Over the last three years, he quietly wrote his own legacy.
Jordan Rodgers has solidified a spot in Vanderbilt history by leading the Commodores to nine wins and finishing with the fourth-most single-season passing yards in school history.
But what he’ll remember most is helping turn around the program.
“It was tough to say that maybe we could go to back-to-back bowl games,” Rodgers said. “If you would have asked me back then, I probably wouldn’t have said we could.”
Rodgers, who is the first Vanderbilt quarterback to start multiple bowl games, has a lot to do with that unprecedented success. He rebounded from an up-and-down debut season to compile the most efficient season by a Vanderbilt quarterback in more than 20 years.
In 2011, he didn’t earn the starting job until midway through the season and struggled to get acclimated with Southeastern Conference play. The junior college transfer was also coming off shoulder surgery, which caused him to miss 2010 season and the ensuing spring drills.
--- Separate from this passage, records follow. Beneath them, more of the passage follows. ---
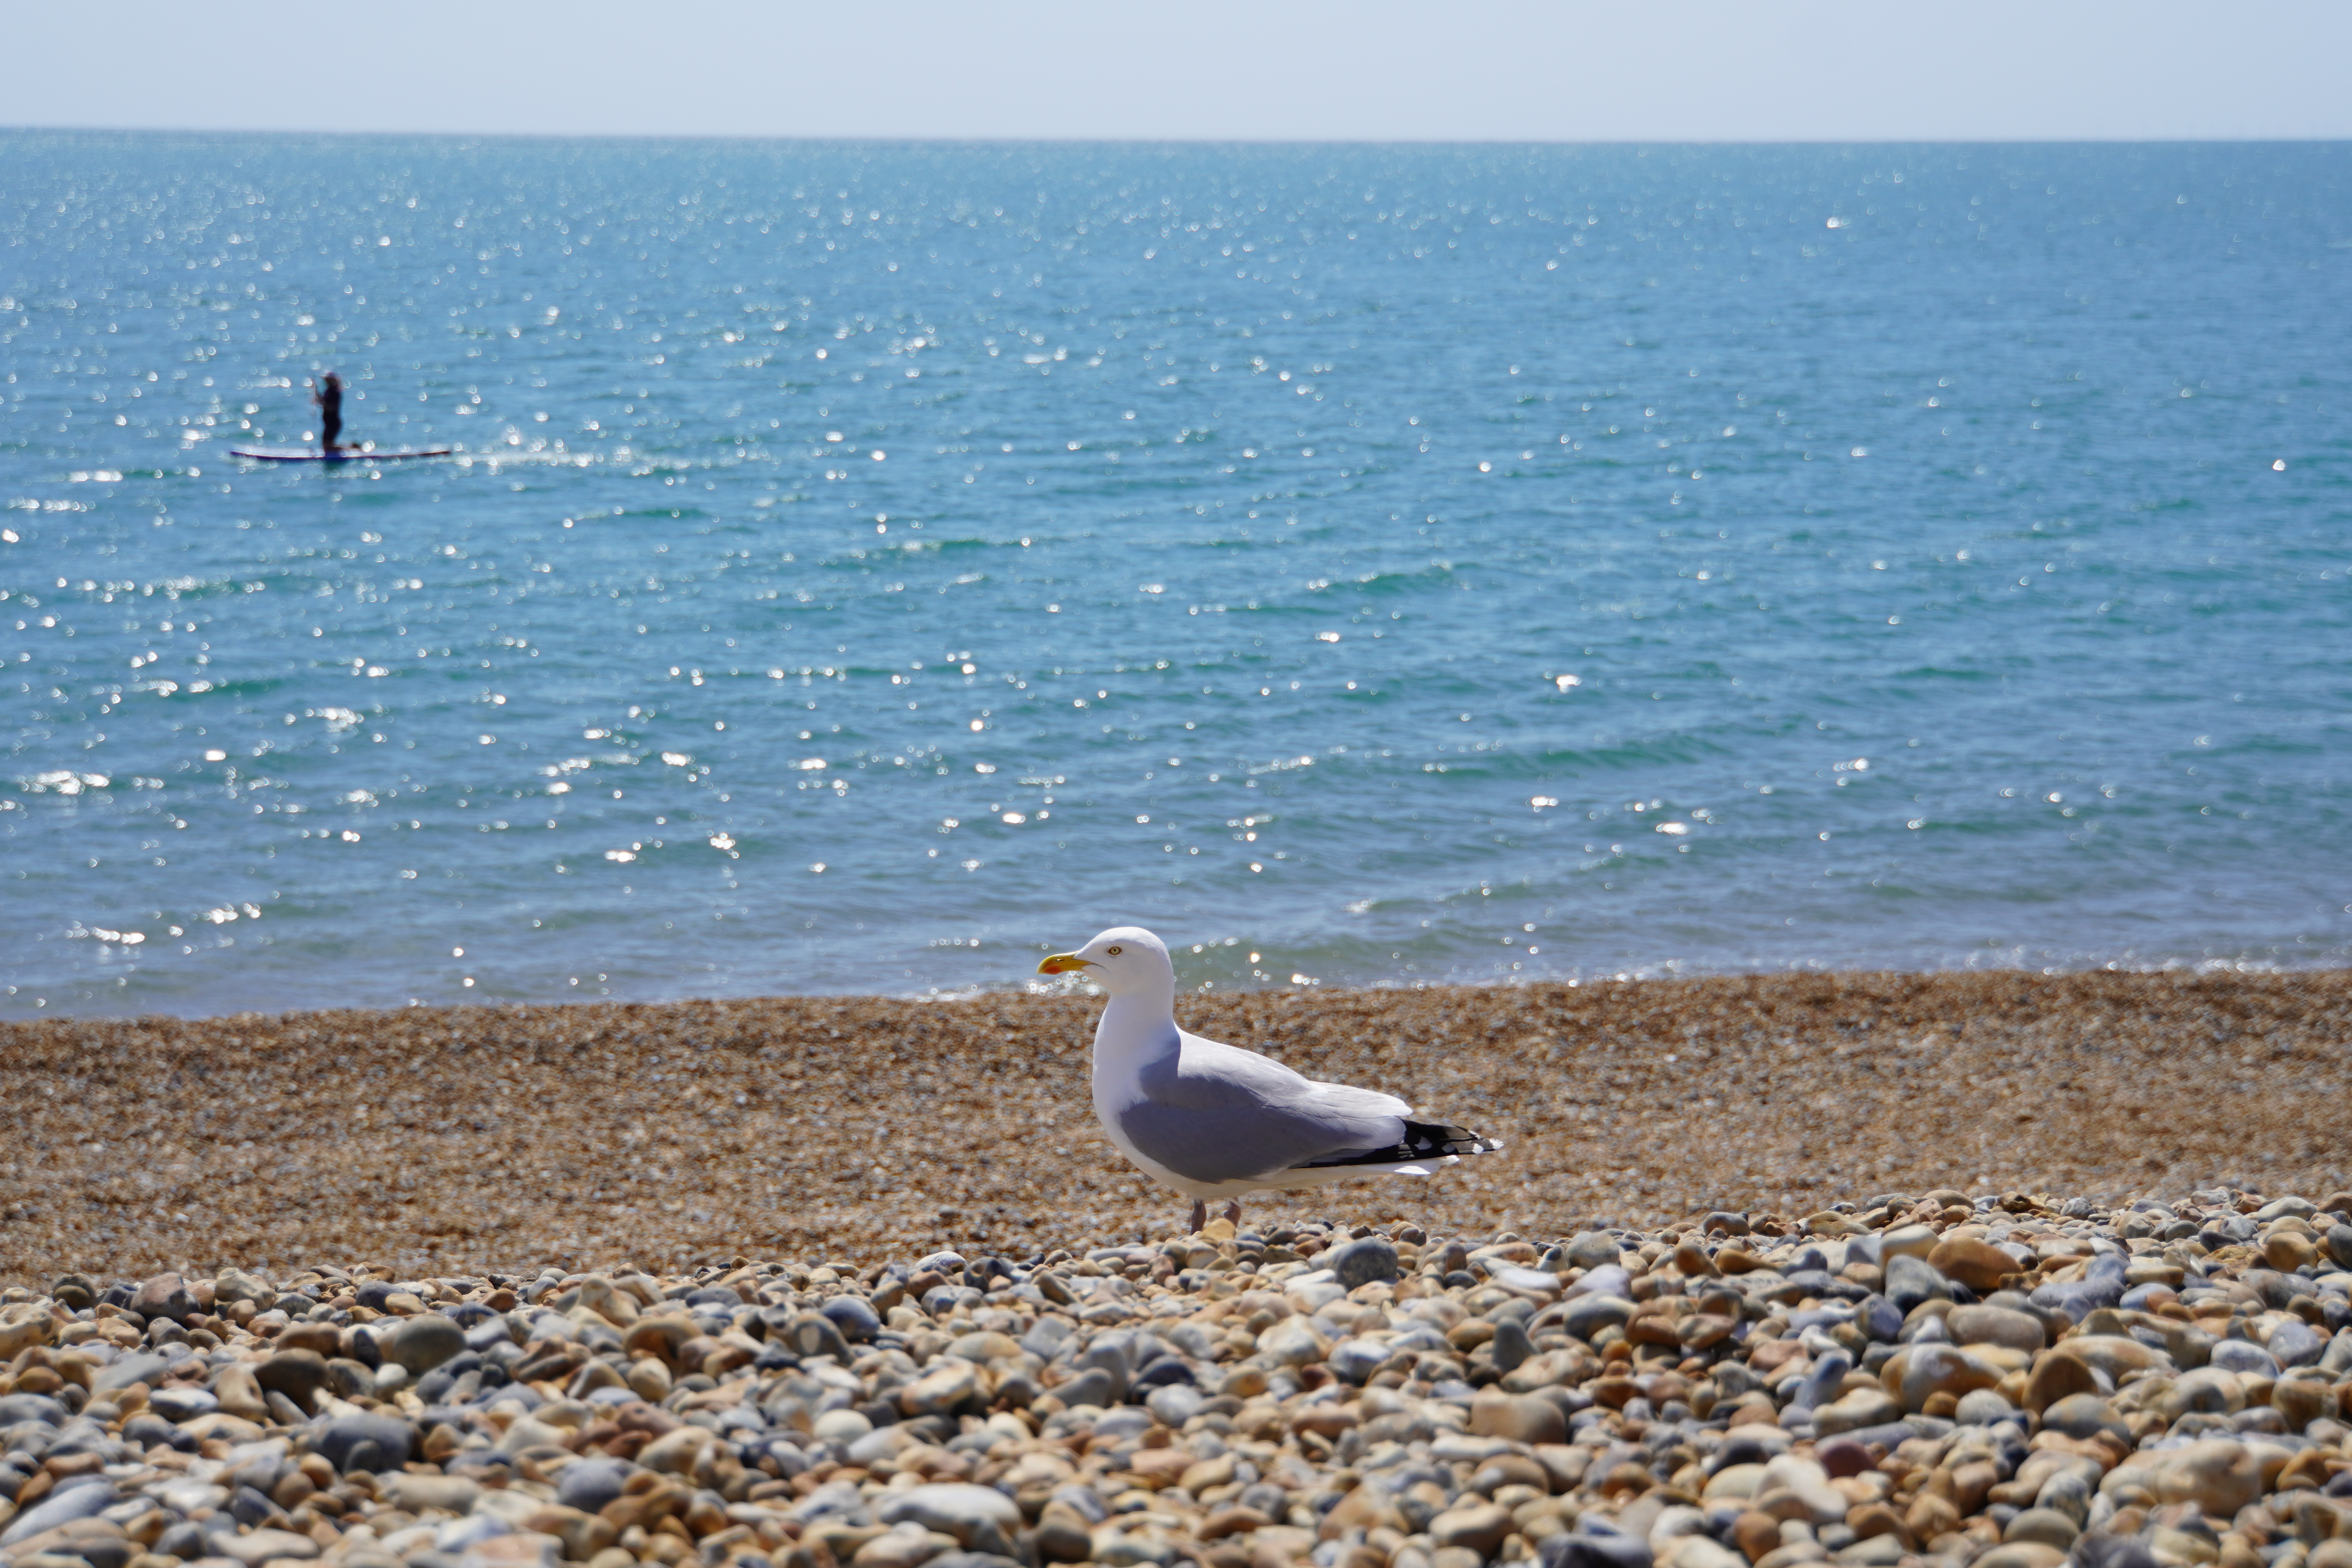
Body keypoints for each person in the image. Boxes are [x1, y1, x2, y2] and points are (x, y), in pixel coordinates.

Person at [312, 373, 344, 453]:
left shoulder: (335, 392)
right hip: (329, 423)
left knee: (328, 446)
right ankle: (348, 447)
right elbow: (323, 402)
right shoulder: (329, 391)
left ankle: (348, 449)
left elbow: (331, 407)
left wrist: (321, 404)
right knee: (326, 446)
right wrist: (316, 391)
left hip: (333, 423)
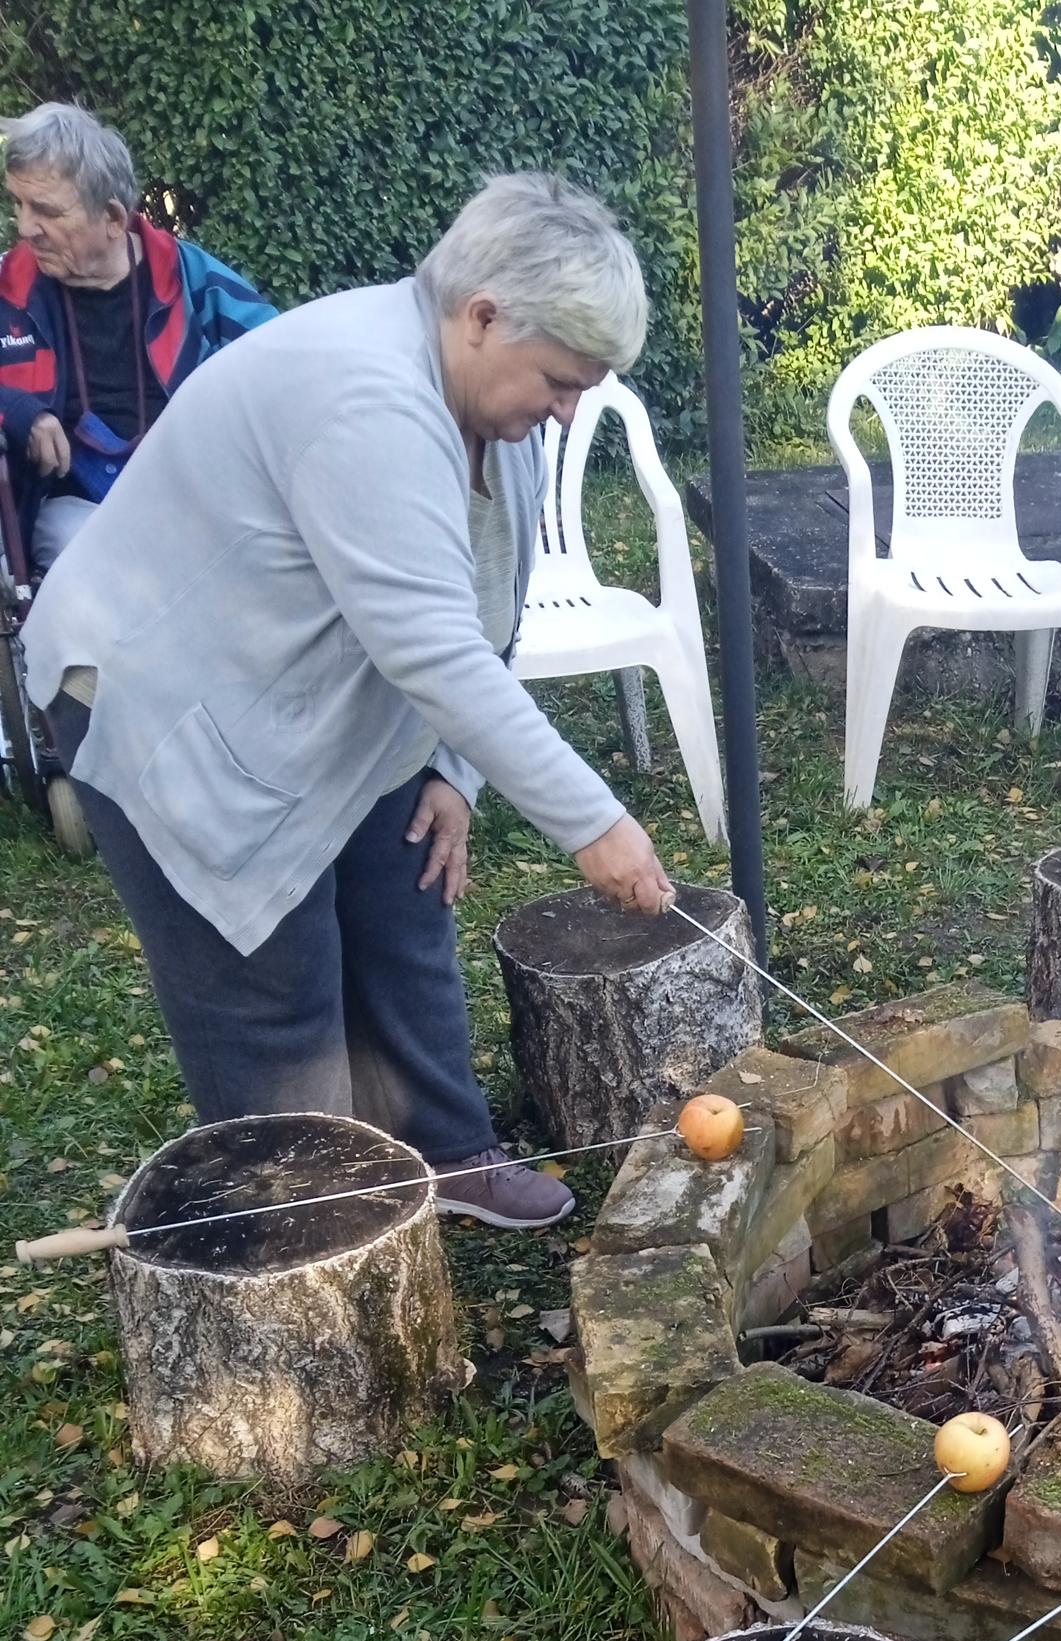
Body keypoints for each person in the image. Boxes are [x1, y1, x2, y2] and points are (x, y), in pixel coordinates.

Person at [26, 171, 680, 1229]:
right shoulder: (363, 395)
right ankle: (305, 1225)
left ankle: (444, 1153)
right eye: (559, 382)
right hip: (167, 698)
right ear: (481, 318)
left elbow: (487, 610)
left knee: (404, 883)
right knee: (273, 990)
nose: (565, 413)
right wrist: (595, 826)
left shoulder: (485, 409)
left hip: (321, 689)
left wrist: (455, 772)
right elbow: (430, 649)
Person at [1, 101, 272, 567]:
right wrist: (19, 411)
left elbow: (284, 364)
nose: (26, 228)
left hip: (196, 502)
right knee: (96, 559)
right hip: (67, 510)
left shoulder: (193, 281)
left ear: (112, 218)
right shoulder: (9, 287)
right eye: (18, 204)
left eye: (45, 210)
His season ended with a horrid performance in the Liberty Bowl, which caused him to get pulled in the third quarter and left a bitter taste. After a rocky start caused him to get benched three games in, Rodgers rarely faltered. He finished with 15 touchdowns and just five interceptions — the best ratio by a Vanderbilt quarterback since Mike Healy (10 to 1) in 1990. He also threw for 2,539 yards — just six shy of Eric Jones (1988) for third-most. He ranks sixth all-time with 4,081 career passing yards — in just two seasons.
The icing on the cake was his performance in the Music City Bowl. He wasn’t asked to do as much as the Commodores relied heavily on Zac Stacy and the wildcat formation. But Rodgers still completed 16 of 25 passes for 108 yards and two touchdowns.
“Last year, I feel like I didn’t put my team in a position to win, and that was really tough,” Rodgers said. “This year, I did what I was asked to do. I don’t think I played a perfect game, but that is where the play of our defense and offensive line picked up this team and made us so successful.”
Rodgers should take some credit too, especially for hanging in there.
Up 31-17 and trying to pull away, Vanderbilt rolled the dice midway through the fourth quarter. On fourth-and-14, Rodgers uncorked a pass while absorbing a huge shot. The heave was placed where only Jordan Matthews could snag it — exactly at the first-down marker to move the chains.
Rodgers, who climbed off the turf with a bloody and swollen mouth, sealed the win three plays later when he scrambled for a 15-yard touchdown.
“He is as tough as nails,” Matthews said.
He’ll get a chance to show off that resiliency, along with his arm strength, accuracy and mobility, as he will join teammates Trey Wilson and Ryan Seymour in the NFLPA Collegiate Bowl on Jan. 19 in Los Angeles.
While he hopes to join his older brother in the NFL, Rodgers has cemented his place in Vanderbilt history.
“Coach [James] Franklin came in and changed the culture,” Rodgers said. “He demanded that we work harder and prepare harder than we have ever prepared before. We did, and once we started seeing results we bought into it. You saw the fruits of that last season, but you really saw it all come together this season.”